A cleverly designed set (by Torrey Hyman and Michael Carreiro) allows for quick, humorous transitions from the Oval Office to the barren mountains of Obscuristan, a desert nation so "dirt poor" that it has to import sand. Designated a key outpost in the war on terror (a war "brought to you by Chevy trucks" in one piquant sound bite), Obscuristan is now holding its first-ever democratic elections, sponsored by the United States and rigged in favor of former Soviet-backed warlord Automaht Regurgitov (a comically corrupt Victor Toman), now a free-enterprise supporter who's privatized all the key industries -- and owns them.

Back in the Oval Office of a wonderfully clueless, pretzel-possessed President Bush (Amos Glick, refining his deft caricature from last year's "1600 Transylvania Avenue"), Velina Brown's blithely balletic Condoleezza Rice and Ed Holmes' no-nonsense, corrupt Dick Cheney are trying to find a way to make the election look honest and hide their corporate interests in the region.

(Cheney isn't the evil power behind the presidential seal, as he was in last year's play, but Holmes returns in a brilliant cameo as the White House prime mover in a knockout scene with Glick that stops the show.)

That's where Sullivan's buoyantly straight-arrow Smith comes in. A genuine American hero (he's a New York firefighter), he's sent to monitor the Obscuristan elections. But there are complications. A genuine democratic nationalist (Glick as a nine-lived, fervidly rational Ralif Nadir) keeps popping up to challenge Regurgitov's one-party ballot -- despite the best efforts of the U.S. ambassador (Brown as a sometime conscience-stricken dominatrix) and Shimosato's frazzled, heavily censored SNN TV reporter to manage the news. An eager, wannabe-American teen (Toman) and his Muslim fundamentalist uncle (Holmes) add a few more plot twists.

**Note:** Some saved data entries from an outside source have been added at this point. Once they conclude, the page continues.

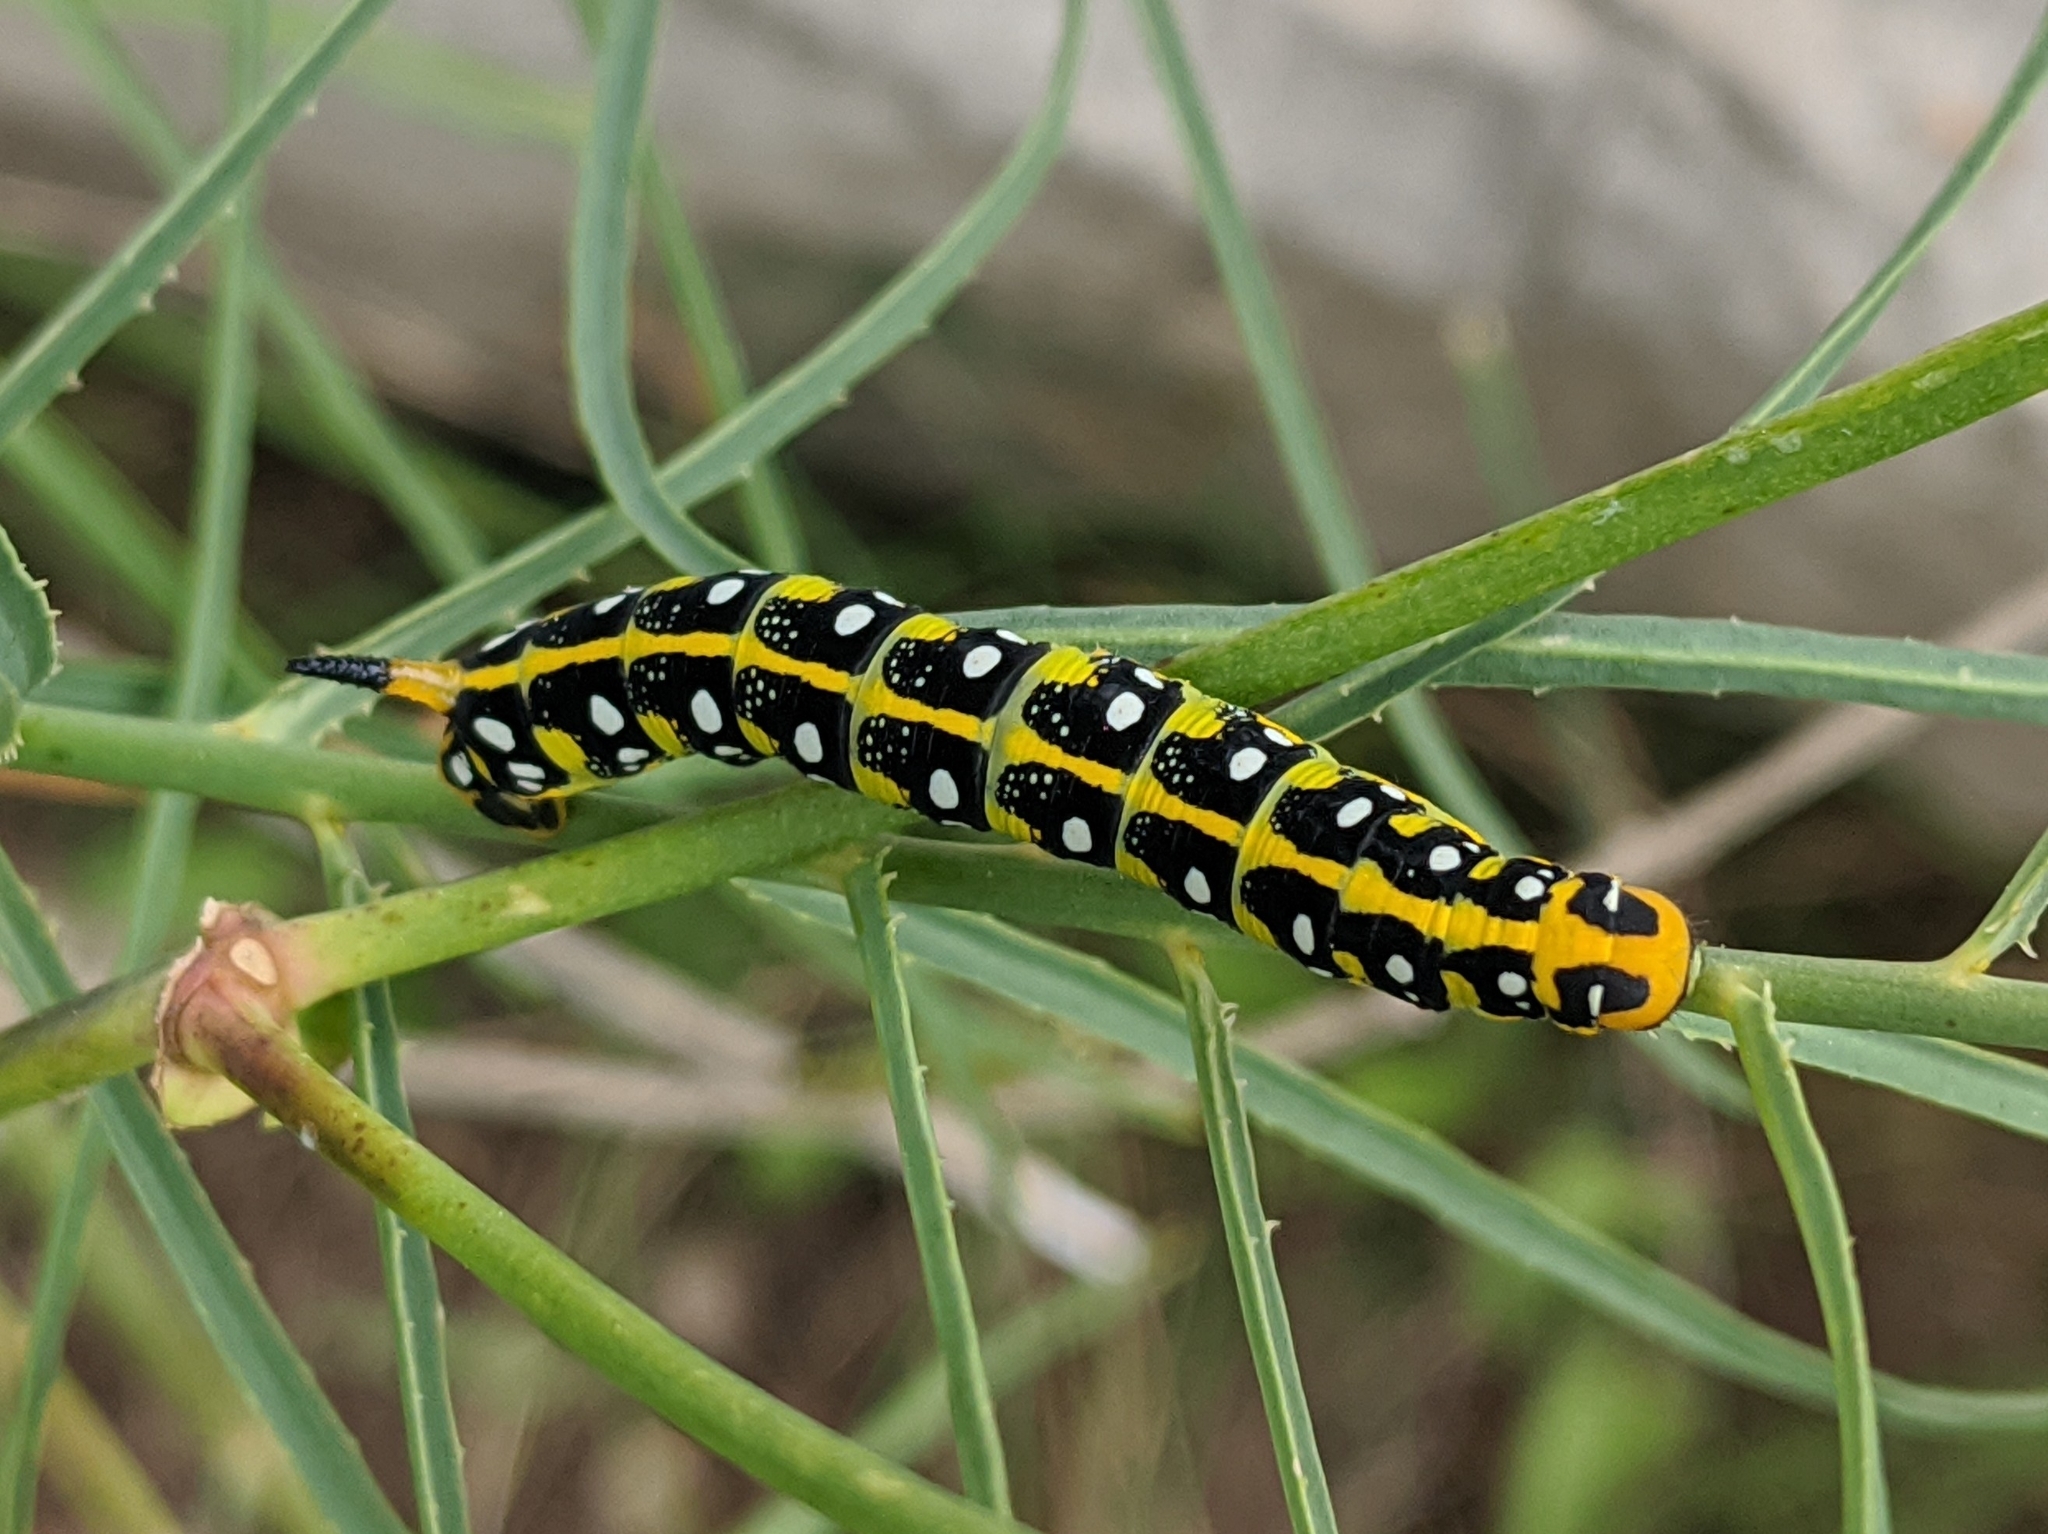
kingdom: Animalia
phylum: Arthropoda
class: Insecta
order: Lepidoptera
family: Sphingidae
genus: Hyles
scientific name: Hyles euphorbiae
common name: Spurge hawk-moth
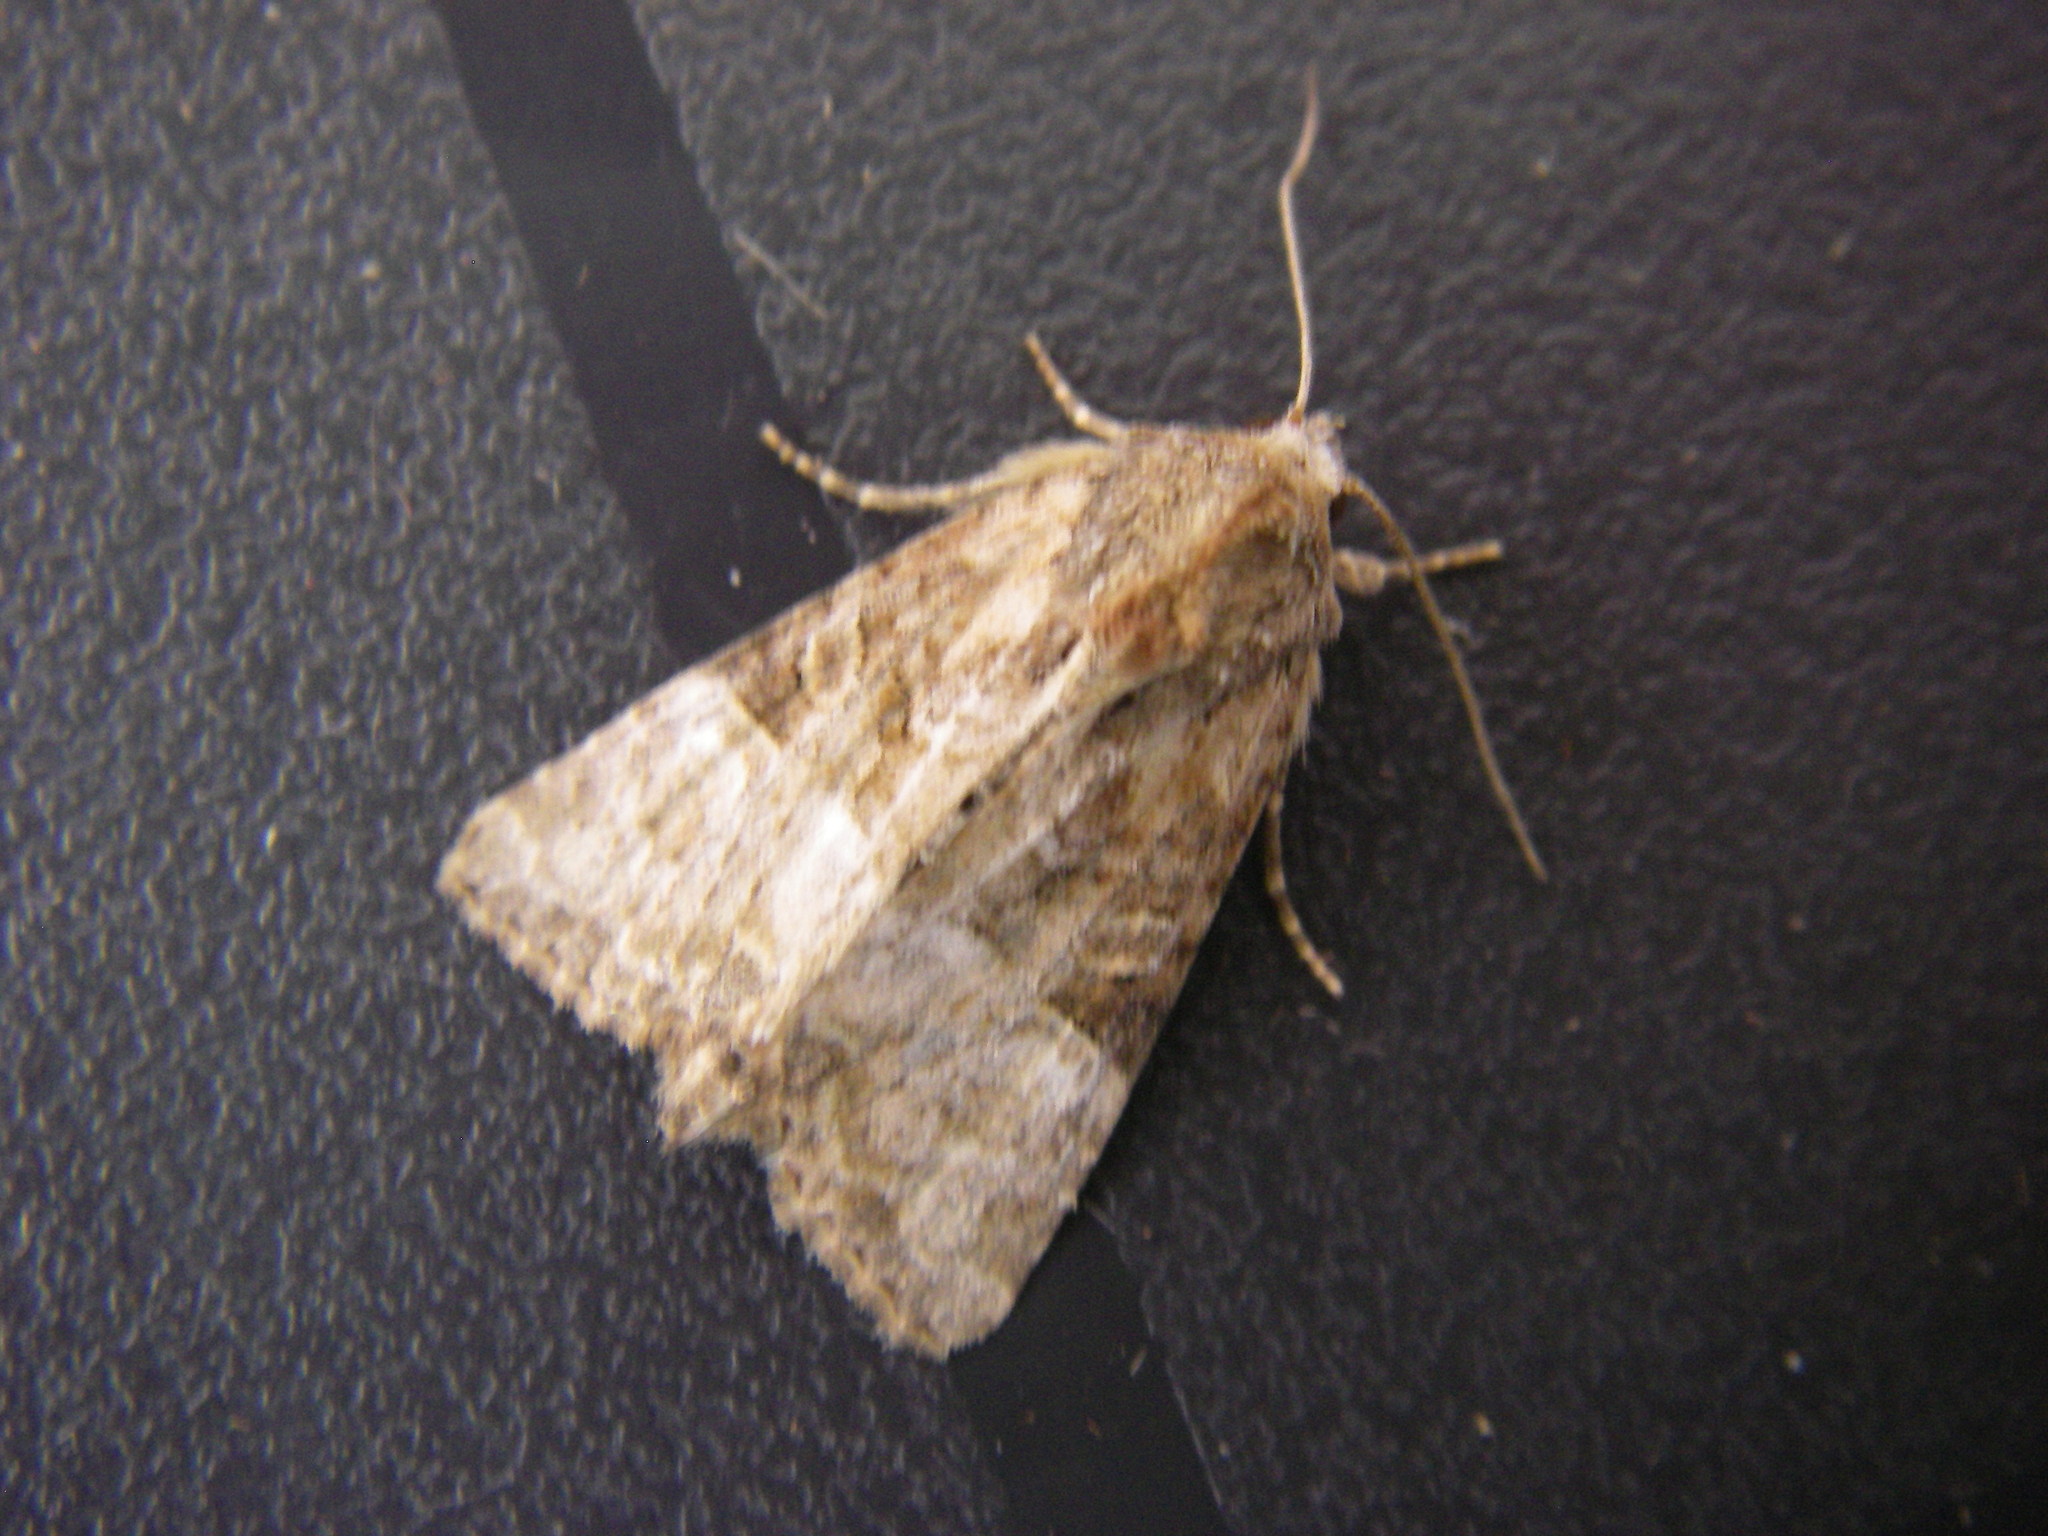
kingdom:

Both the story and the production still needed work at Thursday's opening. Some plot elements and characterizations hadn't jelled yet, the songs weren't always well integrated into the action and there were uncharacteristic dead spots in the usually well-honed Mime Troupe timing. Given the company's track record, many of these problems should get ironed out in the coming weeks. But even in what appears to be its less-than-finished state, the Mime Troupe's "Smith" offers an upbeat, refreshingly astute alternative to the drumbeat of official patriotism. And many a hearty belly laugh as well.